* **WHAT IS BEING ASKED**
Print the records exactly. Every mark must remain.

* **MATERIAL PROVIDED**
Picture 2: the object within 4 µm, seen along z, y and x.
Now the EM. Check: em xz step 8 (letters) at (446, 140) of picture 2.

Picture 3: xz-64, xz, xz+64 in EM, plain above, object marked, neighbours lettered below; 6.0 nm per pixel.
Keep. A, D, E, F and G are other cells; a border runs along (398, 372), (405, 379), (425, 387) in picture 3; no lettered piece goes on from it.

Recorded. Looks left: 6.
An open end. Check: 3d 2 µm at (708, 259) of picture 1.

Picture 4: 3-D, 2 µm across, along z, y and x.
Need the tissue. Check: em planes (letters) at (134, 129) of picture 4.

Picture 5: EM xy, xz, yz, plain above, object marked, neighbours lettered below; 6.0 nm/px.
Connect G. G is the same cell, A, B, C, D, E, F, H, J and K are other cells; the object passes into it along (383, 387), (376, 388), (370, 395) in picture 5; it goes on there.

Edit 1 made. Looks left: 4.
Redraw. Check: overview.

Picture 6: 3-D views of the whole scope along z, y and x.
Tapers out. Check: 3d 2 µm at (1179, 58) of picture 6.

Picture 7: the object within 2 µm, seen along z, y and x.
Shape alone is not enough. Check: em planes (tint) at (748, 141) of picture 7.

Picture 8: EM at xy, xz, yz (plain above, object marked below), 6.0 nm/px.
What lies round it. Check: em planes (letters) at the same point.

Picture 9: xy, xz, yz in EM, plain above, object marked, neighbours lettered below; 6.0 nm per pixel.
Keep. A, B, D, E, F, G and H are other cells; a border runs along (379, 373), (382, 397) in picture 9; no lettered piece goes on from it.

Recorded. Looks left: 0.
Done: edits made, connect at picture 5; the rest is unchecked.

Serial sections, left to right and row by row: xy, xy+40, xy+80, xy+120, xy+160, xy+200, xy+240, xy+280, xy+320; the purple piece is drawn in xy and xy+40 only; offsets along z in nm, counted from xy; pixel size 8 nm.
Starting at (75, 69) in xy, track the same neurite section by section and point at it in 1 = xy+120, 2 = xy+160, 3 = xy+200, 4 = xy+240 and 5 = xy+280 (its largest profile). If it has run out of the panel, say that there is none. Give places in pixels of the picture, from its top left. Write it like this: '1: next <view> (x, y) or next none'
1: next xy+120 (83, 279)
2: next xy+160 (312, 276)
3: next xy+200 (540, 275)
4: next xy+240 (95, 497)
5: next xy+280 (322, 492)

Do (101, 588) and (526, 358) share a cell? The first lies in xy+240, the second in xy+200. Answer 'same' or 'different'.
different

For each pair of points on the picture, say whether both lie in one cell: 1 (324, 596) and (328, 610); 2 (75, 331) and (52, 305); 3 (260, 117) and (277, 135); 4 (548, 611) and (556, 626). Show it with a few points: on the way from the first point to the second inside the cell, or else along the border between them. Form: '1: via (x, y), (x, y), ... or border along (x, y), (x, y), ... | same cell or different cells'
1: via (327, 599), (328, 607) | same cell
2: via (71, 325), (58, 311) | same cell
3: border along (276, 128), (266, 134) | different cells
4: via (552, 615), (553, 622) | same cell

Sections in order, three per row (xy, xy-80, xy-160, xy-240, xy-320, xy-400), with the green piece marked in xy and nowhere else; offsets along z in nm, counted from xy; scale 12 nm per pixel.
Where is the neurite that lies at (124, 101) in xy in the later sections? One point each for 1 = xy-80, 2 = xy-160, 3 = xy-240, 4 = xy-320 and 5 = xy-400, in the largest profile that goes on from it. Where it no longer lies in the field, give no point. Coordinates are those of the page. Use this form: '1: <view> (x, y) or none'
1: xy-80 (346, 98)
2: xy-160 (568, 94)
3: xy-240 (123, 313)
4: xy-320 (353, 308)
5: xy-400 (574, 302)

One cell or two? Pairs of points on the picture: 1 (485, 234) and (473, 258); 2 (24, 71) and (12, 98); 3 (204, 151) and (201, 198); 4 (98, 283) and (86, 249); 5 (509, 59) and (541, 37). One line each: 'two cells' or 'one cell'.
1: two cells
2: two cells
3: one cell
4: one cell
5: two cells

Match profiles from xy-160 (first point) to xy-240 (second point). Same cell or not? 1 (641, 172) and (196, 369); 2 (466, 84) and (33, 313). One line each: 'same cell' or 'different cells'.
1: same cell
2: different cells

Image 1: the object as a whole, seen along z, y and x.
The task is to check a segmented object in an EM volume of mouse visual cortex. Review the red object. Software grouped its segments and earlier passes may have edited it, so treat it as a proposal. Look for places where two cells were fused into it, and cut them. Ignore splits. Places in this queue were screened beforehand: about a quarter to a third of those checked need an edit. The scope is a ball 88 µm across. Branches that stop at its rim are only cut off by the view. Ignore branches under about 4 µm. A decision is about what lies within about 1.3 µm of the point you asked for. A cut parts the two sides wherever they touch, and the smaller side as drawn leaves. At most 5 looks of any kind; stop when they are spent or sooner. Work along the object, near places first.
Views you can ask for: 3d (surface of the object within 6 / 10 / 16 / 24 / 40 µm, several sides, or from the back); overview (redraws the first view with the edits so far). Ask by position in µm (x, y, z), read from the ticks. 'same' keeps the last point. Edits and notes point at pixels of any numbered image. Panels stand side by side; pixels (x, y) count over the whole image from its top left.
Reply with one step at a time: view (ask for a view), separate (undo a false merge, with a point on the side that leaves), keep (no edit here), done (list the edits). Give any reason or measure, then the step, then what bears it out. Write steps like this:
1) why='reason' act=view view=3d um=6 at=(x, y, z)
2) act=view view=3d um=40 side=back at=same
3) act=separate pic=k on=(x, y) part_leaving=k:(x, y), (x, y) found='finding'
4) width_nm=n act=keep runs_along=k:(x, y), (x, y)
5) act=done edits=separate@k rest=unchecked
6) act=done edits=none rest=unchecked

* **EXERCISE ANSWER**
Picture 2: the object within 4 µm, seen along z, y and x.
Now the EM. Check: em xz step 8 (letters) at (446, 140) of picture 2.

Picture 3: xz-64, xz, xz+64 in EM, plain above, object marked, neighbours lettered below; 6.0 nm per pixel.
Keep. A, D, E, F and G are other cells; a border runs along (398, 372), (405, 379), (425, 387) in picture 3; no lettered piece goes on from it.

Recorded. Looks left: 6.
An open end. Check: 3d 2 µm at (708, 259) of picture 1.

Picture 4: 3-D, 2 µm across, along z, y and x.
Need the tissue. Check: em planes (letters) at (134, 129) of picture 4.

Picture 5: EM xy, xz, yz, plain above, object marked, neighbours lettered below; 6.0 nm/px.
Connect G. G is the same cell, A, B, C, D, E, F, H, J and K are other cells; the object passes into it along (383, 387), (376, 388), (370, 395) in picture 5; it goes on there.

Edit 1 made. Looks left: 4.
Redraw. Check: overview.

Picture 6: 3-D views of the whole scope along z, y and x.
Tapers out. Check: 3d 2 µm at (1179, 58) of picture 6.

Picture 7: the object within 2 µm, seen along z, y and x.
Shape alone is not enough. Check: em planes (tint) at (748, 141) of picture 7.

Picture 8: EM at xy, xz, yz (plain above, object marked below), 6.0 nm/px.
What lies round it. Check: em planes (letters) at the same point.

Picture 9: xy, xz, yz in EM, plain above, object marked, neighbours lettered below; 6.0 nm per pixel.
Keep. A, B, D, E, F, G and H are other cells; a border runs along (379, 373), (382, 397) in picture 9; no lettered piece goes on from it.

Recorded. Looks left: 0.
Done: edits made, connect at picture 5; the rest is unchecked.

Serial sections, left to right and row by row: xy, xy+40, xy+80, xy+120, xy+160, xy+200, xy+240, xy+280, xy+320; the purple piece is drawn in xy and xy+40 only; offsets along z in nm, counted from xy; pixel size 8 nm.
Starting at (75, 69) in xy, track the same neurite section by section and point at it in 1 = xy+120, 2 = xy+160, 3 = xy+200, 4 = xy+240 and 5 = xy+280 (its largest profile). If it has run out of the panel, say that there is none. Give places in pixels of the picture, from its top left. Write it like this: '1: next <view> (x, y) or next none'
1: next xy+120 (83, 279)
2: next xy+160 (312, 276)
3: next xy+200 (540, 275)
4: next xy+240 (95, 497)
5: next xy+280 (322, 492)

Do (101, 588) and (526, 358) share a cell? The first lies in xy+240, the second in xy+200. Answer 'same' or 'different'.
different

For each pair of points on the picture, say whether both lie in one cell: 1 (324, 596) and (328, 610); 2 (75, 331) and (52, 305); 3 (260, 117) and (277, 135); 4 (548, 611) and (556, 626). Show it with a few points: on the way from the first point to the second inside the cell, or else along the border between them. Form: '1: via (x, y), (x, y), ... or border along (x, y), (x, y), ... | same cell or different cells'
1: via (327, 599), (328, 607) | same cell
2: via (71, 325), (58, 311) | same cell
3: border along (276, 128), (266, 134) | different cells
4: via (552, 615), (553, 622) | same cell

Sections in order, three per row (xy, xy-80, xy-160, xy-240, xy-320, xy-400), with the green piece marked in xy and nowhere else; offsets along z in nm, counted from xy; scale 12 nm per pixel.
Where is the neurite that lies at (124, 101) in xy in the later sections? One point each for 1 = xy-80, 2 = xy-160, 3 = xy-240, 4 = xy-320 and 5 = xy-400, in the largest profile that goes on from it. Where it no longer lies in the field, give no point. Coordinates are those of the page. Use this form: '1: <view> (x, y) or none'
1: xy-80 (346, 98)
2: xy-160 (568, 94)
3: xy-240 (123, 313)
4: xy-320 (353, 308)
5: xy-400 (574, 302)

One cell or two? Pairs of points on the picture: 1 (485, 234) and (473, 258); 2 (24, 71) and (12, 98); 3 (204, 151) and (201, 198); 4 (98, 283) and (86, 249); 5 (509, 59) and (541, 37). One line each: 'two cells' or 'one cell'.
1: two cells
2: two cells
3: one cell
4: one cell
5: two cells

Match profiles from xy-160 (first point) to xy-240 (second point). Same cell or not? 1 (641, 172) and (196, 369); 2 (466, 84) and (33, 313). One line each: 'same cell' or 'different cells'.
1: same cell
2: different cells

Image 1: the object as a whole, seen along z, y and x.
The task is to check a segmented object in an EM volume of mouse visual cortex. Review the red object. Software grouped its segments and earlier passes may have edited it, so treat it as a proposal. Look for places where two cells were fused into it, and cut them. Ignore splits. Places in this queue were screened beforehand: about a quarter to a third of those checked need an edit. The scope is a ball 88 µm across. Branches that stop at its rim are only cut off by the view. Ignore branches under about 4 µm. A decision is about what lies within about 1.3 µm of the point you asked for. A cut parts the two sides wherever they touch, and the smaller side as drawn leaves. At most 5 looks of any kind; stop when they are spent or sooner. Work along the object, near places first.
Views you can ask for: 3d (surface of the object within 6 / 10 / 16 / 24 / 40 µm, several sides, or from the back); overview (redraws the first view with the edits so far). Ask by position in µm (x, y, z), read from the ticks. 'same' keeps the last point. Edits and notes point at pixels of any numbered image. Panels stand side by side; pixels (x, y) count over the whole image from its top left.
Reply with one step at a time: view (ask for a view), separate (undo a false merge, with a point on the side that leaves), keep (no edit here), done (list the edits). Give any reason or measure, then the step, then what bears it out. Write steps like this:
1) why='reason' act=view view=3d um=6 at=(x, y, z)
2) act=view view=3d um=40 side=back at=same
3) act=separate pic=k on=(x, y) part_leaving=k:(x, y), (x, y) found='finding'
4) width_nm=n act=keep runs_along=k:(x, y), (x, y)
5) act=done edits=separate@k rest=unchecked
6) act=done edits=none rest=unchecked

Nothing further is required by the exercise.